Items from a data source
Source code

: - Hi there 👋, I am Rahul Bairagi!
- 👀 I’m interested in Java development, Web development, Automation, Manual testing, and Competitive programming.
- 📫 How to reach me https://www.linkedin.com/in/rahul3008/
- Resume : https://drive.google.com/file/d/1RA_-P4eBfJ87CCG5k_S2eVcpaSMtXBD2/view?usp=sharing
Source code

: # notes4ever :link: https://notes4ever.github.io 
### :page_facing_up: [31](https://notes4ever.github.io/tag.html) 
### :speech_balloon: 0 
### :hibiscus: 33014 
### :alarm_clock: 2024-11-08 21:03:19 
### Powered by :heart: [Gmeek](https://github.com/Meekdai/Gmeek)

_DIRECTIONS FOR THIS TASK_: Print all of the entries exactly, leaving nothing out.

_EXERCISE ANSWER_:
Source code

: - Hi there 👋, I am Rahul Bairagi!
- 👀 I’m interested in Java development, Web development, Automation, Manual testing, and Competitive programming.
- 📫 How to reach me https://www.linkedin.com/in/rahul3008/
- Resume : https://drive.google.com/file/d/1RA_-P4eBfJ87CCG5k_S2eVcpaSMtXBD2/view?usp=sharing
Source code

: # notes4ever :link: https://notes4ever.github.io 
### :page_facing_up: [31](https://notes4ever.github.io/tag.html) 
### :speech_balloon: 0 
### :hibiscus: 33014 
### :alarm_clock: 2024-11-08 21:03:19 
### Powered by :heart: [Gmeek](https://github.com/Meekdai/Gmeek)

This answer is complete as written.